Repeat all the records, precisely as given.

= = = = = = =

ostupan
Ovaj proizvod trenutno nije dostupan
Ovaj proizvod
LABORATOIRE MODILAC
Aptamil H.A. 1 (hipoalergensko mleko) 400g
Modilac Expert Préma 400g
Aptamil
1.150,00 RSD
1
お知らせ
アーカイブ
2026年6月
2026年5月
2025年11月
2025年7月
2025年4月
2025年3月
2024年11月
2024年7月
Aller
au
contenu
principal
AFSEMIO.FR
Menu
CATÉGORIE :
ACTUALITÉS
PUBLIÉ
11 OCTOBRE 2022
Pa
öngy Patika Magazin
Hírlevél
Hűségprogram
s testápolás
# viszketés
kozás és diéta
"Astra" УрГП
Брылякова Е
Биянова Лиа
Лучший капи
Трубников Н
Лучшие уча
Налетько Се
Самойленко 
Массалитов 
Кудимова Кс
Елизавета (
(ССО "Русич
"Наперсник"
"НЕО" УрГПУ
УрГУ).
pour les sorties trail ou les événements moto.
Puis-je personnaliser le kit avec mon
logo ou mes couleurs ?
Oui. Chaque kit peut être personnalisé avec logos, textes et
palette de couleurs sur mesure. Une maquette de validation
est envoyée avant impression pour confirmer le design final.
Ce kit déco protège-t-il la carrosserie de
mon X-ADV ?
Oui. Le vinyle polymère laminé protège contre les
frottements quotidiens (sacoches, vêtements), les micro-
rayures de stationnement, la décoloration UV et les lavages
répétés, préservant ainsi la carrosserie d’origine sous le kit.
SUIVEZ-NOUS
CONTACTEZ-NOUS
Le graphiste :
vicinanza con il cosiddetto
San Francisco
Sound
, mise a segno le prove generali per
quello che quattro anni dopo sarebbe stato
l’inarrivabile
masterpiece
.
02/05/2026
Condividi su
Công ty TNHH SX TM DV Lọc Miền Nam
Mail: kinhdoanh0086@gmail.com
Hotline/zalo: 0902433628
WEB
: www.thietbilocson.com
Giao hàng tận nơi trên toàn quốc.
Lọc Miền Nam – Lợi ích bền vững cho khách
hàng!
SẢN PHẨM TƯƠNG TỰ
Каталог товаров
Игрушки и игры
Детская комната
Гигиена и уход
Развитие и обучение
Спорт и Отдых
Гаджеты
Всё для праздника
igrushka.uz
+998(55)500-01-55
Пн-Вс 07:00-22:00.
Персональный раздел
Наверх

= = = = = = =

Answer to this problem:
ostupan
Ovaj proizvod trenutno nije dostupan
Ovaj proizvod
LABORATOIRE MODILAC
Aptamil H.A. 1 (hipoalergensko mleko) 400g
Modilac Expert Préma 400g
Aptamil
1.150,00 RSD
1
お知らせ
アーカイブ
2026年6月
2026年5月
2025年11月
2025年7月
2025年4月
2025年3月
2024年11月
2024年7月
Aller
au
contenu
principal
AFSEMIO.FR
Menu
CATÉGORIE :
ACTUALITÉS
PUBLIÉ
11 OCTOBRE 2022
Pa
öngy Patika Magazin
Hírlevél
Hűségprogram
s testápolás
# viszketés
kozás és diéta
"Astra" УрГП
Брылякова Е
Биянова Лиа
Лучший капи
Трубников Н
Лучшие уча
Налетько Се
Самойленко 
Массалитов 
Кудимова Кс
Елизавета (
(ССО "Русич
"Наперсник"
"НЕО" УрГПУ
УрГУ).
pour les sorties trail ou les événements moto.
Puis-je personnaliser le kit avec mon
logo ou mes couleurs ?
Oui. Chaque kit peut être personnalisé avec logos, textes et
palette de couleurs sur mesure. Une maquette de validation
est envoyée avant impression pour confirmer le design final.
Ce kit déco protège-t-il la carrosserie de
mon X-ADV ?
Oui. Le vinyle polymère laminé protège contre les
frottements quotidiens (sacoches, vêtements), les micro-
rayures de stationnement, la décoloration UV et les lavages
répétés, préservant ainsi la carrosserie d’origine sous le kit.
SUIVEZ-NOUS
CONTACTEZ-NOUS
Le graphiste :
vicinanza con il cosiddetto
San Francisco
Sound
, mise a segno le prove generali per
quello che quattro anni dopo sarebbe stato
l’inarrivabile
masterpiece
.
02/05/2026
Condividi su
Công ty TNHH SX TM DV Lọc Miền Nam
Mail: kinhdoanh0086@gmail.com
Hotline/zalo: 0902433628
WEB
: www.thietbilocson.com
Giao hàng tận nơi trên toàn quốc.
Lọc Miền Nam – Lợi ích bền vững cho khách
hàng!
SẢN PHẨM TƯƠNG TỰ
Каталог товаров
Игрушки и игры
Детская комната
Гигиена и уход
Развитие и обучение
Спорт и Отдых
Гаджеты
Всё для праздника
igrushka.uz
+998(55)500-01-55
Пн-Вс 07:00-22:00.
Персональный раздел
Наверх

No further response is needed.